Cellular phone networks are based on the concept of adjacently located coverage areas known as cells. Each cell contains a transmitting tower. As the user moves from one cell to another cell the user’s cell phone collaborates with the transmitting towers of the source and destination cells to “handoff” the user from one cell to the next. The beauty of this handoff procedure lies in its working completely unbeknownst to the user even when a phone call is in progress. 

 

Figure 19: The black hexagons in the graphic represent the geographical cells of a cellular network. Each cell contains a mobile tower at the center of the cell (towers T1, T2, T3, T4 in the illustration). Each tower transmits into its cell using three different frequencies in three different directions that are 120 degrees apart (shown by the blue double headed arrows). The actual cell in the cellular network is therefore the red colored hexagons in the graphic. Each of these red colored cells is divided into three regions (R1, R2, R3). Each cell tower services one region within a red cell. When the mobile phone M1 shown in the graphic is switched on, it will scan for signals from all neighboring towers. Since it lies in region R1 it will in theory find the strongest signal coming from tower T1 and begin communicating with it.

 

A cellular phone network enjoys several important advantages over the “zero-G” hub-and-spoke networks described in the previous chapter. Since each cell covers a geographically small area, much less power is needed to transmit and receive signals. This makes the cell phone batteries smaller and less heavy. This in turn reduces the overall size and weight of the mobile phone. Cellular networks also operate in the Ultra High Frequency (UHF) band leading to short stubby antenna designs on the phones instead of the out-sized antennae that were needed by the Very High Frequency (VHF) based car phone systems of the 1940s, 50s and 60s. The cellular nature of the network also means that the “over-the-horizon” issue faced by the zero-G networks is very elegantly avoided. A cellular network can scale virtually infinitely over and across mountains, around tall buildings, and across rivers and lakes simply by adding more cells to the network. Finally, and very importantly, on a cellular network two subscribers can talk on the same frequency band as long as they are in different cells. This enormously increases the number of simultaneous conversations that the network can support, and thereby addresses the network congestion problem that plagued the hub-and-spoke based zero-G networks.

 

Birth of cellular telephony concepts

 

The genesis of cellular telephony began as early as 1940s in Bell Labs, USA. However, cellular networking concepts continued to be researched upon all the way through to late 1970s, i.e. in parallel with the large scale roll outs of zero-G networks that were happening world wide as described in the previous chapter.

 

On 11 December 1947, Bell Labs researcher Douglas H. Ring together with his colleague W. Rae Young dispatched an internal Bell Labs technical memo that introduced the concept of utilizing adjacently located cellular coverage areas so as to increase the coverage of the mobile telephone service across the nation.

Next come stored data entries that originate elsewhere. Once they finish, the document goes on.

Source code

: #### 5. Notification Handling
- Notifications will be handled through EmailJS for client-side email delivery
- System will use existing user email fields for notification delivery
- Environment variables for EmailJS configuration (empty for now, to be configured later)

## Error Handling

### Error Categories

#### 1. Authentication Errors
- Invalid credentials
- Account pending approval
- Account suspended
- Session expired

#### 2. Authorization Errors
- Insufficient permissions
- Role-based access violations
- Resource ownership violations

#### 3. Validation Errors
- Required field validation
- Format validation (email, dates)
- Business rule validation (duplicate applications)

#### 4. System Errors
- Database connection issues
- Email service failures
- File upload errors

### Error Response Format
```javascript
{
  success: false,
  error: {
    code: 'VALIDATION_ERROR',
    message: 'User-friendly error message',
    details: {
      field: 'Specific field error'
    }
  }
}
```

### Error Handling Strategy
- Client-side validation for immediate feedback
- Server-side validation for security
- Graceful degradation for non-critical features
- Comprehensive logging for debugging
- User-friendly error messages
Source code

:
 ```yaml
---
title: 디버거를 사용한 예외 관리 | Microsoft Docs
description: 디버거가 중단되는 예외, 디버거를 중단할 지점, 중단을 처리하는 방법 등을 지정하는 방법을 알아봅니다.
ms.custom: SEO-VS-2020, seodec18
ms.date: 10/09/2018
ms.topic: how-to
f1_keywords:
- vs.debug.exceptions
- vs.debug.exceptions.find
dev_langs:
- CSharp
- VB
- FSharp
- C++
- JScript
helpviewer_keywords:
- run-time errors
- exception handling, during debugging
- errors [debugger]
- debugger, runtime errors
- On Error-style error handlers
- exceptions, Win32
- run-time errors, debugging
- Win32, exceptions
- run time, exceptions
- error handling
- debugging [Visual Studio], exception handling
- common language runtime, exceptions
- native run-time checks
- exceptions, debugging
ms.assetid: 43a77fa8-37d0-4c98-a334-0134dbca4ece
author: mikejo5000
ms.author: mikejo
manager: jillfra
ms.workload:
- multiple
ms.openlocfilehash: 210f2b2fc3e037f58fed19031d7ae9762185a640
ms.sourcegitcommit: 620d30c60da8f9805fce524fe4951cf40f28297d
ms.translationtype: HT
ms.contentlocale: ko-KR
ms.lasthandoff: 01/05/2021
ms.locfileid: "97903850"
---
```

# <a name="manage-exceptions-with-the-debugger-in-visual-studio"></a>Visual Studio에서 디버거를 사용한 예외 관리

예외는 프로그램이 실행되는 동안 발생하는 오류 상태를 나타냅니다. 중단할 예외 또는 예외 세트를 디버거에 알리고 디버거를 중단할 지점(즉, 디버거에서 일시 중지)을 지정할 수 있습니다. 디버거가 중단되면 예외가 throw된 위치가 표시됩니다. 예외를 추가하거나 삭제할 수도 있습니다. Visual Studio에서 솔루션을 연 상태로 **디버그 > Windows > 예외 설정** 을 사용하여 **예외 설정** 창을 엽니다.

While the memo was detailed enough in the description of how the cellular network would function in theory, the technology to actually make it work did not exist at the time. Neither had the Federal Communications Commission (FCC) in the United States opened out the frequency channels that such a cellular system would need. Given this situation, the field of cellular telephony would languish for another 20 years. Meanwhile, AT & T continued to petition the FCC for additional frequency allocations. Researchers at Bell Labs and Motorola as well as ones outside the United States would also continue to make progress in cellular telephony research.